The Watchers Dakota Fanning Ishana Night Shyamalan interview

Ishana Night Shyamalan on her directorial debut The Watchers, and growing up Shyamalan

We spoke with the filmmaker about her eerie thriller and the spoiler-free childhood that allowed her to enjoy her dad’s movies like everyone else.

Two months before the release of the new M. Night Shyamalan film Trap, his daughter Ishana Night Shyamalan is releasing her directorial debut, The Watchers.

Adapted from A.M. Shine’s Irish-set novel of the same name, the film follows Mina (Dakota Fanning), a woman tasked with transporting a parrot from the small Galway pet shop where she works to a zoo in Belfast. Driving through a forest on the way there, her car breaks down and she loses signal. As she wanders around looking for signs of human life, a murder of crows rushes across the forest canopy. There must be some sinister Irish magic at work here. A white-haired woman appears between the trees and beckons her into a bunker before the sun sets. Inside, she meets Ciara (Georgina Campbell) and Daniel (Oliver Finnegan), both of whom have been stuck there for months. But neither have been there as long as Madeleine (Olwen Fouéré), the white-haired woman. As the unelected leader, she instructs them to never venture beyond the forest’s perimeters and to always return to the coop before dark. Once inside, they must present themselves to the Watchers. They stand facing the glass as bodies ready to be observed by creatures they cannot see. But who watches The Watchers?

Like her father’s films, The Watchers’ plot is full of holes and dialogue that has as much subtlety as a slap across the face. But another trait that The Watchers shares with her father’s films is that it operates on its own fantastical logic that will absorb you if you’re willing to let its shortcomings slide.

I sat down with Ishana Night Shyamalan for a brief chat over Zoom.

The Watchers Ishana Night Shyamalan interview

Sarah Foulkes: I was thinking about plot twists and the sadness, in a way, of a filmmaker that doesn’t get to experience the plot twist like the audience does. Since this is an adaptation of the book, was that experience different for you? 

Ishana Night Shyamalan: Absolutely. I think that one of the joys is that I got to experience what people feel when they’re watching the movie just when I was reading the book. I had no knowledge of what it was gonna be like, of what the journey of the book was gonna be. So it was very, very, shocking and unexpected for me. And I loved that I was quite surprised by the book.

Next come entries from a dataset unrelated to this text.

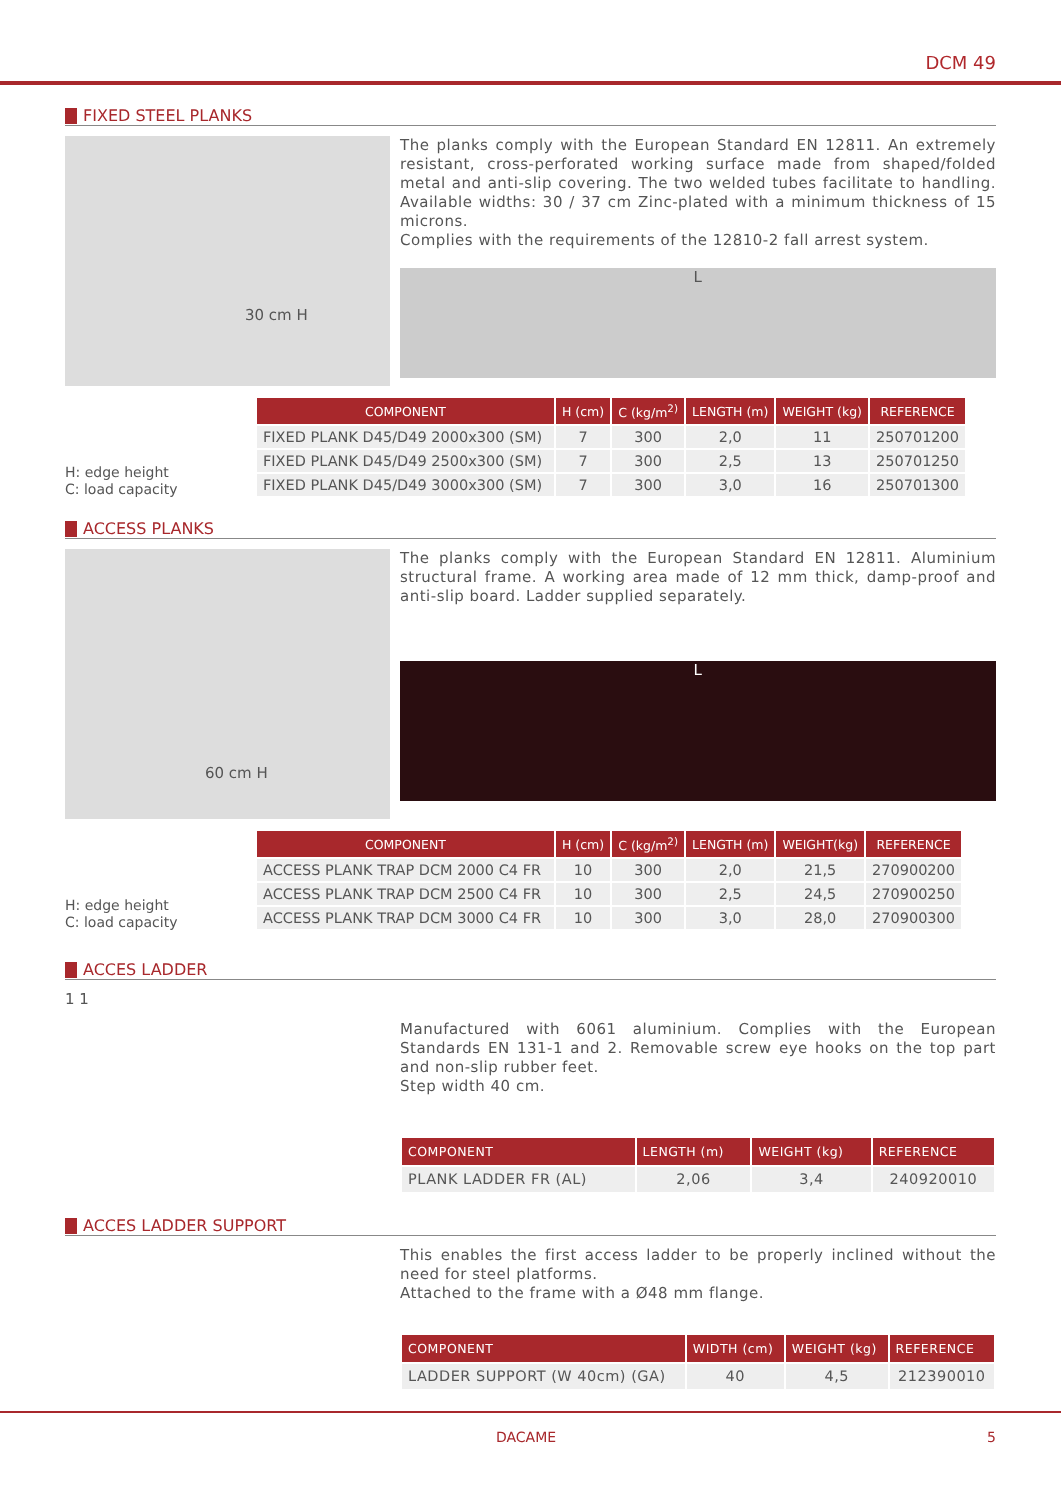DCM 49
FIXED STEEL PLANKS
30 cm H
The planks comply with the European Standard EN 12811. An extremely resistant, cross-perforated working surface made from shaped/folded metal and anti-slip covering. The two welded tubes facilitate to handling. Available widths: 30 / 37 cm Zinc-plated with a minimum thickness of 15 microns.
Complies with the requirements of the 12810-2 fall arrest system.
L
H: edge height
C: load capacity
| COMPONENT | H (cm) | C (kg/m<sup>2)</sup> | LENGTH (m) | WEIGHT (kg) | REFERENCE |
| --- | --- | --- | --- | --- | --- |
| FIXED PLANK D45/D49 2000x300 (SM) | 7 | 300 | 2,0 | 11 | 250701200 |
| FIXED PLANK D45/D49 2500x300 (SM) | 7 | 300 | 2,5 | 13 | 250701250 |
| FIXED PLANK D45/D49 3000x300 (SM) | 7 | 300 | 3,0 | 16 | 250701300 |
ACCESS PLANKS
60 cm H
The planks comply with the European Standard EN 12811. Aluminium structural frame. A working area made of 12 mm thick, damp-proof and anti-slip board. Ladder supplied separately.
L
H: edge height
C: load capacity
| COMPONENT | H (cm) | C (kg/m<sup>2)</sup> | LENGTH (m) | WEIGHT(kg) | REFERENCE |
| --- | --- | --- | --- | --- | --- |
| ACCESS PLANK TRAP DCM 2000 C4 FR | 10 | 300 | 2,0 | 21,5 | 270900200 |
| ACCESS PLANK TRAP DCM 2500 C4 FR | 10 | 300 | 2,5 | 24,5 | 270900250 |
| ACCESS PLANK TRAP DCM 3000 C4 FR | 10 | 300 | 3,0 | 28,0 | 270900300 |
ACCES LADDER
1 1
Manufactured with 6061 aluminium. Complies with the European Standards EN 131-1 and 2. Removable screw eye hooks on the top part and non-slip rubber feet.
Step width 40 cm.
| COMPONENT | LENGTH (m) | WEIGHT (kg) | REFERENCE |
| --- | --- | --- | --- |
| PLANK LADDER FR (AL) | 2,06 | 3,4 | 240920010 |
ACCES LADDER SUPPORT
This enables the first access ladder to be properly inclined without the need for steel platforms.
Attached to the frame with a Ø48 mm flange.
| COMPONENT | WIDTH (cm) | WEIGHT (kg) | REFERENCE |
| --- | --- | --- | --- |
| LADDER SUPPORT (W 40cm) (GA) | 40 | 4,5 | 212390010 |
DACAME 5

SF: Actually, when you were watching The Sixth Sense and all of your dad’s movies, did you know the spoilers beforehand or were they kept from you? 

Ishana Night Shyamalan: They were kept from me. I don’t know how my dad maintained that secret, but somehow he did. So I watched very much like anyone else, and was totally shocked. 

SF: That’s good parenting in action.

Ishana Night Shyamalan: Absolutely.

The Watchers Ishana Night Shyamalan interview

SF: Something that I’m really interested in about horror filmmakers in particular is this decision to show the monster or not show the monster. How do you make that decision as a filmmaker?

Ishana Night Shyamalan: I was very interested in that feeling of pushing the boundaries of what the audience was willing to watch without actually being given anything. So it was just like the idea of both teasing one tiny piece after another and you’re just very slowly expanding your knowledge of this space and this place. And then it creates a more massive payoff at some point during the movie where you get to learn what kind of space you’re in, what kind of movie you’re in. And so I was really enjoying that kind of restraint there. And it was very much a process of both shifting around pieces of the script structurally in outline form, and then playing with that in the edit, removing things or adding things, shifting them around until we had this balance of showing it just enough as you move through.

SF: Yeah. It works super well. And I imagine that you’ve heard this before, but the ways in which The Watchers are discussed in the film reminds me a lot of the way that we talk about AI now. 

Ishana Night Shyamalan: Absolutely. 

SF: Do you feel like this film functions as an allegory?

Ishana Night Shyamalan: I wouldn’t say it’s so literally about AI. All this stuff around AI was happening as I was working on the script, which was kind of weird for me that I was seeing this imagery that seemed so interrelated to what I was writing about. What is palpable in that theme is the idea that we could all be replicated. Maybe we’re not so specific and unique. And I think that is sort of what I fear in AI. Can my creativity be replicated or replaced? That fear is there in the movie. ■

The Watchers (directed by Ishana Night Shyamalan)

This article was originally published in June 2024 issue of Cult MTL.

The Watchers opens in Montreal theatres on Friday, June 7.